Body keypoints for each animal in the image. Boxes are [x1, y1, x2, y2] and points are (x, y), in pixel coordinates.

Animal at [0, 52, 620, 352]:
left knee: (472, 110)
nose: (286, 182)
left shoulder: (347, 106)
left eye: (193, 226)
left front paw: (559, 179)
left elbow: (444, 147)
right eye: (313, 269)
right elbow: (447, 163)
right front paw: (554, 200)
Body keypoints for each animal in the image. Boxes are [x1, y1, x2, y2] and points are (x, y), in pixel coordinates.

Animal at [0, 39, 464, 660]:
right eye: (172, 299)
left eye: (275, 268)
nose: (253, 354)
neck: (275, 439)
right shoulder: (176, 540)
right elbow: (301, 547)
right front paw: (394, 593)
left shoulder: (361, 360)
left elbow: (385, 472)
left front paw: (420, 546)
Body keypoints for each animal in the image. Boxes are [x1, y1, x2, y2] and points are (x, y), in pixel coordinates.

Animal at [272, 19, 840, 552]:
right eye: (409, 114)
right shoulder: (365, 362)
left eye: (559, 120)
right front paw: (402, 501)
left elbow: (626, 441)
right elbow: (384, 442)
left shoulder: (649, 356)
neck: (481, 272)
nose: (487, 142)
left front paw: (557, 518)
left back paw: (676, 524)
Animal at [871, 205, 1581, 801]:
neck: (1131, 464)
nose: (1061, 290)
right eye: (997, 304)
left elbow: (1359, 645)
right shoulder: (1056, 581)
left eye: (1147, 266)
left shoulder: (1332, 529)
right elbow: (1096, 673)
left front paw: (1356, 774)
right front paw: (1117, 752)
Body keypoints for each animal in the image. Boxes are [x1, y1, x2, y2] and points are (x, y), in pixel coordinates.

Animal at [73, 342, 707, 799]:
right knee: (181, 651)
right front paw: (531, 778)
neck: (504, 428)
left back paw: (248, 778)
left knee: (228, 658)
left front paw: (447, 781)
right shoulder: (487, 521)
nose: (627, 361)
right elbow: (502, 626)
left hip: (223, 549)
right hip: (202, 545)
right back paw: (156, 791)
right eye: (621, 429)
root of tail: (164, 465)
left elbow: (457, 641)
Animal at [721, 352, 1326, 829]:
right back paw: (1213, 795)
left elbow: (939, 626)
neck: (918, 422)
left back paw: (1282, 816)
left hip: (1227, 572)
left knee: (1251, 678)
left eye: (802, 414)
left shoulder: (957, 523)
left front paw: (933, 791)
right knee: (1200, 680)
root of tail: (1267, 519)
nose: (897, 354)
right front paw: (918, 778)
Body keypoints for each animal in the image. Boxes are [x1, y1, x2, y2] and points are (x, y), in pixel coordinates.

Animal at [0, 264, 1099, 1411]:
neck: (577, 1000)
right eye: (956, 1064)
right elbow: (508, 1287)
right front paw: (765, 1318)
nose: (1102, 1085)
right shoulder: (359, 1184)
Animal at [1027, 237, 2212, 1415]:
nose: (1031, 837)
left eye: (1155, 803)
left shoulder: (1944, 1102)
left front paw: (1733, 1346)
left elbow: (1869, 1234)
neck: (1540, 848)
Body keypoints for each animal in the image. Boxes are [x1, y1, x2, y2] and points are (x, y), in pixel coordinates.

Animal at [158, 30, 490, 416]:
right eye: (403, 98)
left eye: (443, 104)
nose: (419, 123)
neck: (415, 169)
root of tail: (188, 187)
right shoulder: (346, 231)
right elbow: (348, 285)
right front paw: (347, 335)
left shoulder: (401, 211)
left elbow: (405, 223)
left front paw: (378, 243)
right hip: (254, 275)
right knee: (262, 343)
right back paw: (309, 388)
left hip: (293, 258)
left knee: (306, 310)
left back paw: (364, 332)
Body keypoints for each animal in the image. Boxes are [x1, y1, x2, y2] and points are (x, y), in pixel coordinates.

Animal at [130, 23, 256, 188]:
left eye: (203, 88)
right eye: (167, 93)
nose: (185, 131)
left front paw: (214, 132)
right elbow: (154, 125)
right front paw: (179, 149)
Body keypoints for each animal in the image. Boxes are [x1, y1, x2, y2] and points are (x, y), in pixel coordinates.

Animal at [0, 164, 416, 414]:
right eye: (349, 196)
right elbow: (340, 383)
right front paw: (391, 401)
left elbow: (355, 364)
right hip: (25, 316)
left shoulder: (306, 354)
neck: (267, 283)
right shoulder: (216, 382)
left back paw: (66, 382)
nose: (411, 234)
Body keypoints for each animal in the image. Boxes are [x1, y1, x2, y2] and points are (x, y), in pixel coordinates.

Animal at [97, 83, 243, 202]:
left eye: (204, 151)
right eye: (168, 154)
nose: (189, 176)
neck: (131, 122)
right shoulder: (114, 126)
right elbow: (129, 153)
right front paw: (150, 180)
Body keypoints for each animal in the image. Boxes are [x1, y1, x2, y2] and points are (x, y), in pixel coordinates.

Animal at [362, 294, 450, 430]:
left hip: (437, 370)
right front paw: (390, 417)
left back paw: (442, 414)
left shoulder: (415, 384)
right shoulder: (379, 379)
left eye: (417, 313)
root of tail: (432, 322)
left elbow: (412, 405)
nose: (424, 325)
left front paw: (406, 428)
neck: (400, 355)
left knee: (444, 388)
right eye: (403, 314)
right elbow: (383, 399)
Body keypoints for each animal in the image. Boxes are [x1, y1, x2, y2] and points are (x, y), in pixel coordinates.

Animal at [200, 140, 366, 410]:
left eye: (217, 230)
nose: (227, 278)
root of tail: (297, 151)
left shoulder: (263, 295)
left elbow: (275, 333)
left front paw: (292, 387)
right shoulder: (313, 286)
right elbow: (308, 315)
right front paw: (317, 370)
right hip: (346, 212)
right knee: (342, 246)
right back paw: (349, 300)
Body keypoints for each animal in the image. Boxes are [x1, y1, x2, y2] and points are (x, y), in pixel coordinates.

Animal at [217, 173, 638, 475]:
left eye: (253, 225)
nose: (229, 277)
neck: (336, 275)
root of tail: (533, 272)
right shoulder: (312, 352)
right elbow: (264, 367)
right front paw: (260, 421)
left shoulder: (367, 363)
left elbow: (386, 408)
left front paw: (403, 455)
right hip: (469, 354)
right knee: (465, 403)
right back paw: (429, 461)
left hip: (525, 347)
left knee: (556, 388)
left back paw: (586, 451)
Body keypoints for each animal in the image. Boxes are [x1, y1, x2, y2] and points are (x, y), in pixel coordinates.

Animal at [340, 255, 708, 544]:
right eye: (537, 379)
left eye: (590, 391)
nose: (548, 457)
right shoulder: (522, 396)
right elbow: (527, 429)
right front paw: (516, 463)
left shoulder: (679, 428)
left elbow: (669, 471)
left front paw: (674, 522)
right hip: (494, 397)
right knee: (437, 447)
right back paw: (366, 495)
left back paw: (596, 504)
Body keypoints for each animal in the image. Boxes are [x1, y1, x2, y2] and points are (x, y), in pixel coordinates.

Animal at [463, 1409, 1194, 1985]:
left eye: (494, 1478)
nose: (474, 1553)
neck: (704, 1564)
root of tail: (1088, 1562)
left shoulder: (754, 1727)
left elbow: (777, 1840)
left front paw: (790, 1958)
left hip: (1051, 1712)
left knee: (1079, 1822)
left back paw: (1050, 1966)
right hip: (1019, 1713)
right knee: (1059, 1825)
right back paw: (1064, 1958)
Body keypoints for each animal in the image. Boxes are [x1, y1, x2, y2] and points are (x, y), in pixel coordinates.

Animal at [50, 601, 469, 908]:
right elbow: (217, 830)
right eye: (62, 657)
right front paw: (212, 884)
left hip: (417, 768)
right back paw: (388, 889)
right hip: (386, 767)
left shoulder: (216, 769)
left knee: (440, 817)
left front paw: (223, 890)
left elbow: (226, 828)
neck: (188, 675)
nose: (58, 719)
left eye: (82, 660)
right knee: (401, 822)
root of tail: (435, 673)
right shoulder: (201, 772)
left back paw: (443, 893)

————————

Exercise details = Within the listing above, give again exactly every line from the line with "left back paw: (442, 414)" through the line with "right elbow: (264, 367)", both included, and no other line.

Exercise solution =
left back paw: (442, 414)
left shoulder: (415, 384)
right shoulder: (379, 379)
left eye: (417, 313)
root of tail: (432, 322)
left elbow: (412, 405)
nose: (424, 325)
left front paw: (406, 428)
neck: (400, 355)
left knee: (444, 388)
right eye: (403, 314)
right elbow: (383, 399)
Body keypoints for each animal in the image. Boxes are [x1, y1, x2, y2] and points are (x, y), in pixel coordinates.

Animal at [200, 140, 366, 410]:
left eye: (217, 230)
nose: (227, 278)
root of tail: (297, 151)
left shoulder: (263, 295)
left elbow: (275, 333)
left front paw: (292, 387)
right shoulder: (313, 286)
right elbow: (308, 315)
right front paw: (317, 370)
right hip: (346, 212)
right knee: (342, 246)
right back paw: (349, 300)
Body keypoints for each animal in the image. Boxes are [x1, y1, x2, y2] and points are (x, y), in pixel coordinates.

Animal at [217, 173, 638, 475]:
left eye: (253, 225)
nose: (229, 277)
neck: (336, 275)
root of tail: (533, 272)
right shoulder: (312, 352)
right elbow: (264, 367)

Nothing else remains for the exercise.